_Extracted text:_
--*--

Core ML support on iOS (15.0+) and tvOS (15.0+) accelerates the Whisper encoder using Apple’s Neural Engine, providing significant performance improvements.
Overview
Benefits:
- 2-4x faster encoder processing on compatible devices
- Lower power consumption
- Utilizes Apple’s Neural Engine hardware
- Automatic fallback to CPU if Core ML fails
Requirements:
- iOS 15.0+ or tvOS 15.0+
- Core ML model files (
.mlmodelc directory)
- GGML model file (still required for decoder)
Core ML only accelerates the encoder. The decoder still runs using the GGML model.
Setup
Understand model structure
A .mlmodelc directory contains (3 required files):ggml-base-encoder.mlmodelc/
├── model.mil # Required: Model definition
├── coremldata.bin # Required: Model metadata
└── weights/
└── weight.bin # Required: Model weights
Optional files:
metadata.json
analytics/coremldata.bin
Place models with GGML model
Core ML models must be co-located with the GGML model:/path/to/models/
├── ggml-base.bin # GGML model
└── ggml-base-encoder.mlmodelc/ # Core ML model (same prefix)
├── model.mil
├── coremldata.bin
└── weights/weight.bin
Naming convention:
- GGML:
ggml-{model}.bin
- Core ML:
ggml-{model}-encoder.mlmodelc/
For example:
ggml-tiny.en.bin → ggml-tiny.en-encoder.mlmodelc/
ggml-base.bin → ggml-base-encoder.mlmodelc/
Usage Patterns
Runtime Download (Recommended)
Download and extract Core ML models at runtime to avoid increasing app size:
import { initWhisper } from 'whisper.rn'
import RNFS from 'react-native-fs'
import { unzip } from 'react-native-zip-archive'
// Download GGML model
const modelPath = `${RNFS.DocumentDirectoryPath}/ggml-base.bin`
await RNFS.downloadFile({
fromUrl: 'https://example.com/ggml-base.bin',
toFile: modelPath
}).promise
// Download Core ML model archive
const coreMLZip = `${RNFS.DocumentDirectoryPath}/ggml-base-encoder.mlmodelc.zip`
await RNFS.downloadFile({
fromUrl: 'https://huggingface.co/ggerganov/whisper.cpp/resolve/main/ggml-base-encoder.mlmodelc.zip',
toFile: coreMLZip
}).promise
// Extract Core ML model
const modelsDir = RNFS.DocumentDirectoryPath
await unzip(coreMLZip, modelsDir)

--*--

_Excerpted records:_
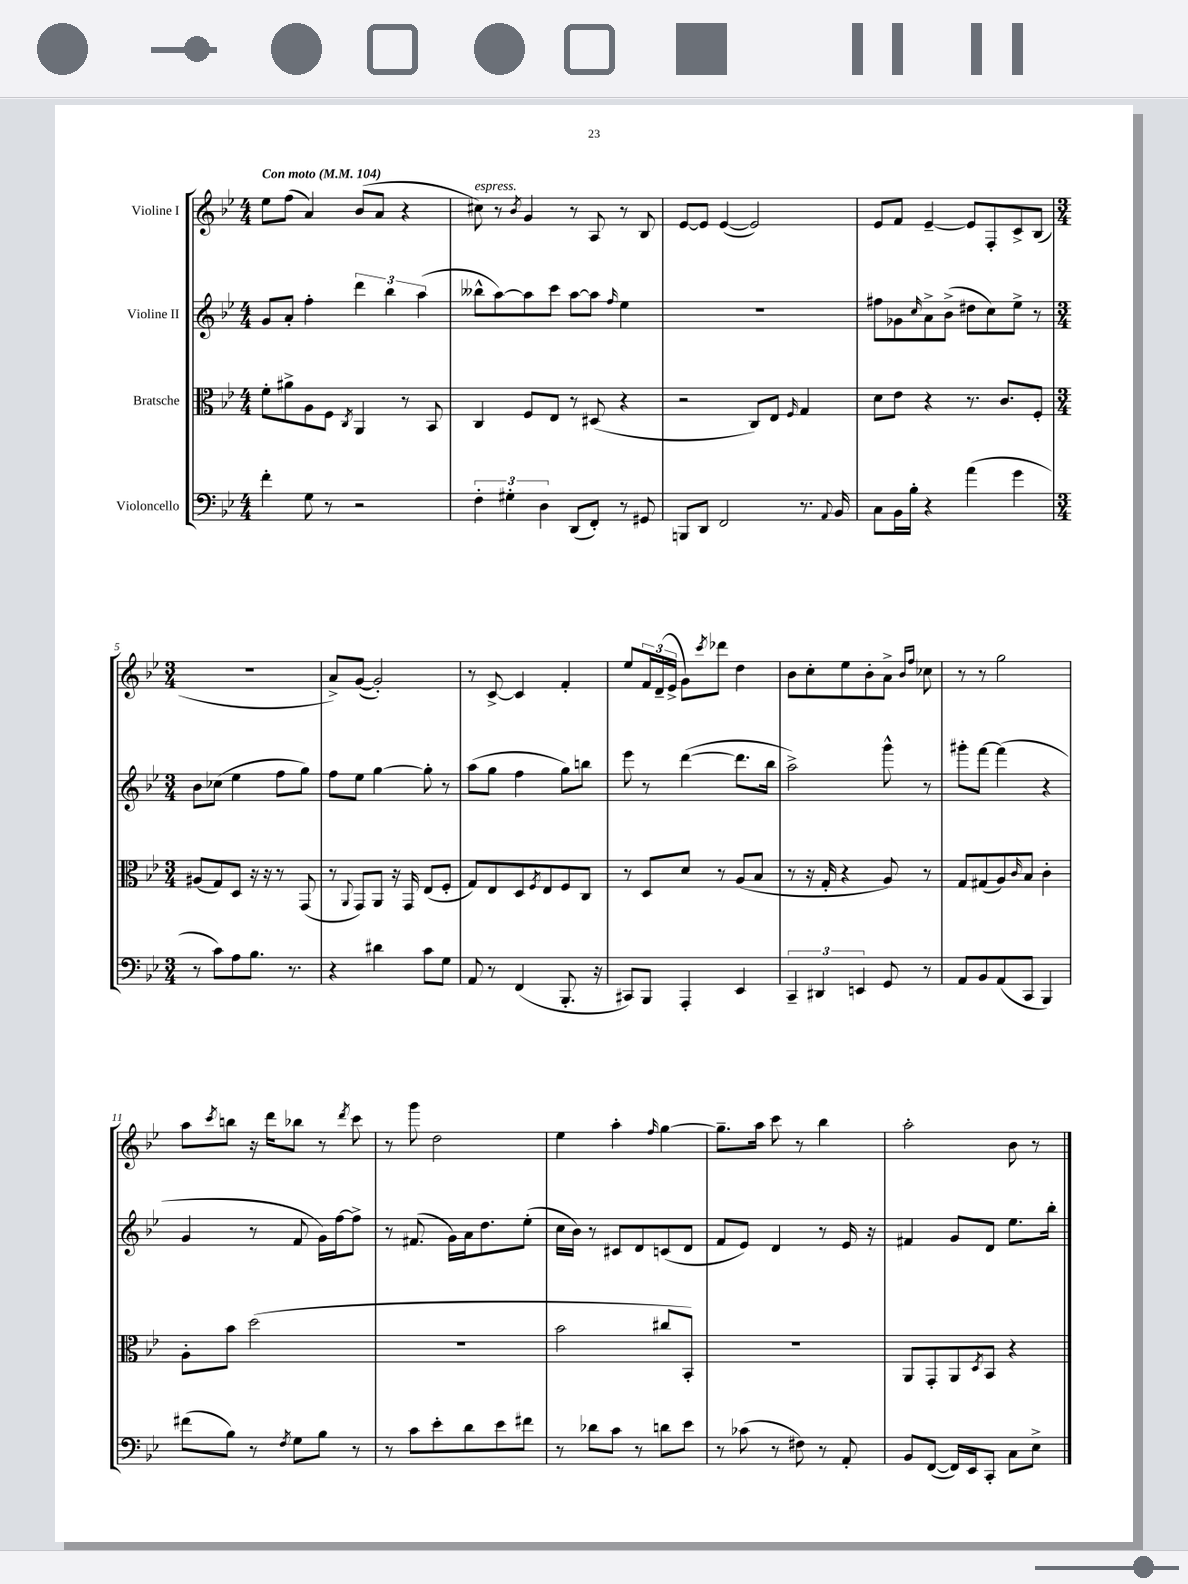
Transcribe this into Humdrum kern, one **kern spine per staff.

**kern	**kern	**kern	**kern
*part4	*part3	*part2	*part1
*staff4	*staff3	*staff2	*staff1
*I"Violoncello	*I"Bratsche	*I"Violine II	*I"Violine I
*clefF4	*clefC3	*clefG2	*clefG2
*k[b-e-]	*k[b-e-]	*k[b-e-]	*k[b-e-]
*M4/4	*M4/4	*M4/4	*M4/4
*MM104	*MM104	*MM104	*MM104
=1	=1	=1	=1
!	!	!	!LO:TX:a:B:t=Con moto
4f'\	8f'\L	8g/L	8ee-\L
.	8a#X^\	8a'/J	(8ff\J
8G\	8A\	4ff'\	4a/)
8r	8F\J	.	.
.	8qC/	.	.
2r	4AA/	6ddd\	(8b-/L
.	.	.	8a/J
.	.	6bb-\	.
.	8r	.	4r
.	.	(6aa\	.
.	8BB-/	.	.
=2	=2	=2	=2
!	!	!	!LO:TX:a:i:t=espress.
6F'\	4C/	8bb--X^^\L	8cc#X\)
.	.	[8aa\)	8r
6G#X'\	.	.	.
.	.	.	8qb-/
.	8F/L	8aa\]	4g/
6D\	.	.	.
.	8E-/J	8ccc\J	.
(8DD/L	8r	[8aa\L	8r
8FF'/J)	(8D#X/	8aa\J]	8A/
.	.	16qqff/	.
8r	4r	4ee-\	8r
8GG#X/	.	.	8B-/
=3	=3	=3	=3
8BBBn/L	2r	1r	[8e-/L
8DD/J	.	.	8e-/J]
2FF/	.	.	([4e-/
.	8C/L)	.	2e-/])
.	8E-/J	.	.
.	16qqF/	.	.
8.r	4G/	.	.
8qqAA/	.	.	.
16BB-/	.	.	.
=4	=4	=4	=4
8C\L	8d\L	8ff#X\L	8e-/L
16BB-\L	8e-\J	8g-X\	8f/J
16B-'\JJ	.	.	.
.	.	16qqcc/	.
4r	4r	8a^\	[4e-~/
.	.	(8b-^\J	.
(4a\	8.r	8dd#X\L	8e-/L]
.	.	8cc\)	8F'/
.	8.c/L	.	.
4g\	.	8ee-^\J	8c^/
.	8F'/J	8r	(8B-/J
!!LO:LB:g=z
=5	=5	=5	=5
*M3/4	*M3/4	*M3/4	*M3/4
8r	(8A#X/L	8b-\L	2.r
8c\L)	8G/)	(8cc-X\J	.
8A\	8D/J	4ee-\	.
8.B-\J	16r	.	.
.	16r	.	.
.	8r	8ff\L	.
8.r	.	.	.
.	(8GG/	8gg\J)	.
=6	=6	=6	=6
4r	8r	8ff\L	8a^/L)
.	8qqAA/	.	.
.	8GG/L)	8ee-\J	([8g/J
4d#X\	8AA/J	[4gg\	2g'/])
.	16r	.	.
.	16GG/	.	.
8c\L	(8E-/L	8gg'\]	.
8G\J	8F'/J	8r	.
=7	=7	=7	=7
8AA/	8G/L)	(8aa\L	8r
8r	8E-/	8gg\J	[8c^/
(4FF/	8D/	4ff\	4c/]
.	8qF/	.	.
.	8E-/	.	.
8.BBB-'/	8F/	8gg\L)	4f'/
.	8C/J	8bbn\J	.
16r	.	.	.
=8	=8	=8	=8
8CC#X/L)	8r	8eee-\	8ee-/L
8BBB-/J	8D/L	8r	24f/L
.	.	.	(24d~/
.	.	.	24e-^/JJ
4AAA'/	8d/J	([4ddd\	8g\L)
.	.	.	8qccc/
.	8r	.	8ddd-X\J
4EE-/	(8A/L	8.ddd\L]	4dd\
.	8B-/J	.	.
.	.	16bb-\Jk	.
=9	=9	=9	=9
6CC~/	8r	2aa^\)	8b-\L
.	16r	.	8cc'\
6DD#X/	.	.	.
.	16G'/	.	.
.	4r	.	8ee-\
6EEn/	.	.	.
.	.	.	8b-'\
8GG/	8A/)	8ggg^^\	8a^\J
.	.	.	16qqb-/LL
.	.	.	16qqff/JJ
8r	8r	8r	8cc-X\
=10	=10	=10	=10
8AA/L	8G/L	8ggg#X'\L	8r
8BB-/	(8G#X/	[8fff\J	8r
(8AA/	8A/)	(4fff\]	2gg\
.	16qqc/	.	.
8CC/J	8B-/J	.	.
4BBB-/)	4c'\	4r	.
!!LO:LB:g=z
=11	=11	=11	=11
(8f#X\L	8A'\L	4g/	8aa\L
.	.	.	8qccc/
8B-\J)	8b-\J	.	8bbn\J
8r	(2dd\	8r	16r
.	.	.	16ddd\KL
8qF/	.	.	.
8G\L	.	8f/	8bb-X\J
8B-\J	.	16g\LL)	8r
.	.	[16ff\J	.
.	.	.	8qddd/
8r	.	8ff^\J]	8ccc\
=12	=12	=12	=12
8r	2.r	8r	8r
8c\L	.	(8.f#X/	8ggg\
8e-'\	.	.	2dd\
.	.	16g\LL)	.
8d\	.	16a\J	.
.	.	8.dd\	.
8e-\	.	.	.
8f#X\J	.	(8ee-'\J	.
=13	=13	=13	=13
8r	2b-\	16cc\LL	4ee-\
.	.	16b-\JJ)	.
8d-X\L	.	8r	.
8c\J	.	8c#X/L	4aa'\
8r	.	8d/	.
.	.	.	16qqff/
8dn\L	8cc#X/L	(8cn/	[4gg\
8e-\J	8BB-'/J)	8d/J	.
=14	=14	=14	=14
8r	2.r	8f/L	8.gg~\L]
(8c-X\	.	8e-/J)	.
.	.	.	16aa\Jk
8r	.	4d/	8ccc\
8F#X\)	.	.	8r
8r	.	8r	4bb-\
8AA'/	.	16e-/	.
.	.	16r	.
=15	=15	=15	=15
8BB-/L	8AA/L	4f#X/	2aa'\
([8FF/J	8GG'/	.	.
16FF/LL])	8AA/	8g/L	.
16EE-/J	.	.	.
.	8qD/	.	.
8CC'/J	8BB-/J	8d/J	.
8C\L	4r	8.ee-\L	8b-\
8E-^\J	.	.	8r
.	.	16bb-'\Jk	.
==	==	==	==
*-	*-	*-	*-
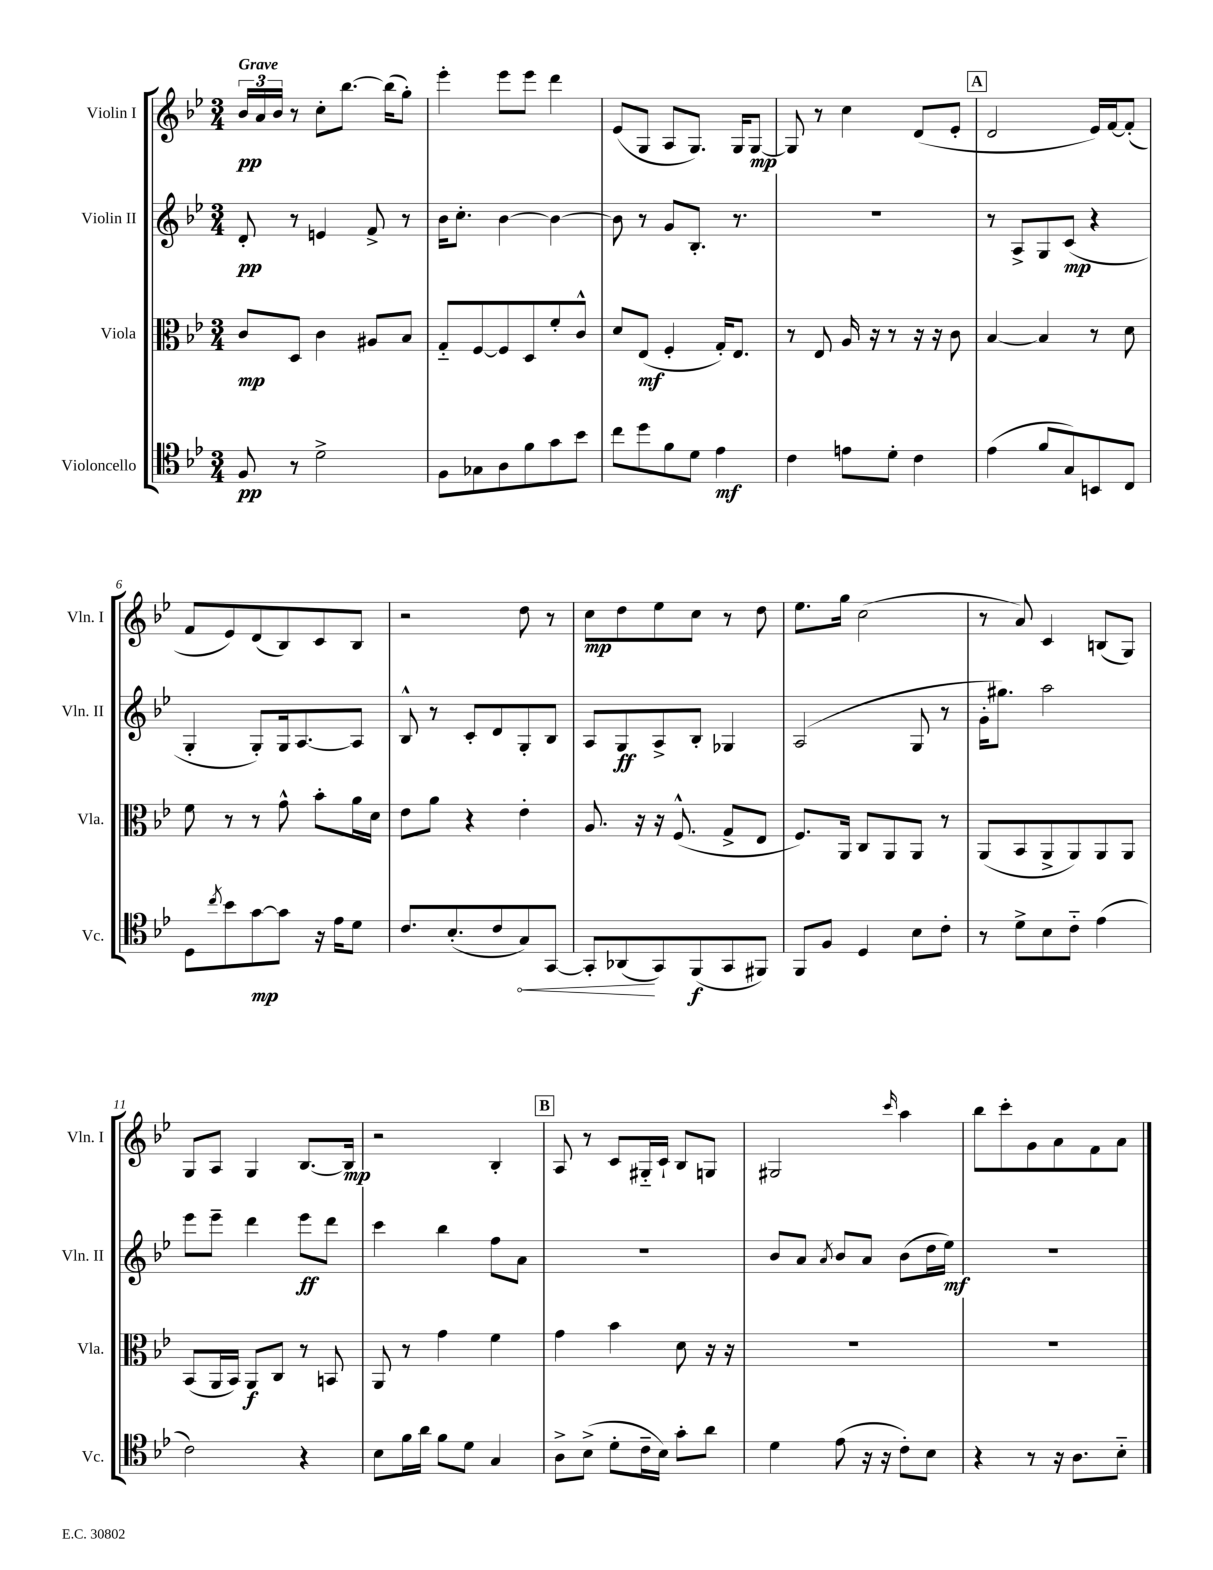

--*--

_What the task requires:_ Give the next part of the Core ML setup guide for whisper.rn above, picking up after its last line of code.

_Response:_
// Now you have: modelsDir/ggml-base-encoder.mlmodelc/
// Initialize with Core ML enabled
const whisperContext = await initWhisper({
filePath: modelPath,
useCoreMLIos: true // Enable Core ML (default: true)
})
console.log('Core ML enabled:', whisperContext.gpu)
if (!whisperContext.gpu) {
console.log('Reason:', whisperContext.reasonNoGPU)
}
Bundled Assets (Dev/Testing)
Bundle Core ML models in your app (increases app size significantly):
Using require()
Platform-specific files
import { initWhisper } from 'whisper.rn'
import { Platform } from 'react-native'
const whisperContext = await initWhisper({
filePath: require('../assets/ggml-base.bin'),
coreMLModelAsset: Platform.OS === 'ios' ? {
filename: 'ggml-base-encoder.mlmodelc',
assets: [
require('../assets/ggml-base-encoder.mlmodelc/weights/weight.bin'),
require('../assets/ggml-base-encoder.mlmodelc/model.mil'),
require('../assets/ggml-base-encoder.mlmodelc/coremldata.bin'),
]
} : undefined
})
This significantly increases app size. Only use for development or if Core ML models are essential.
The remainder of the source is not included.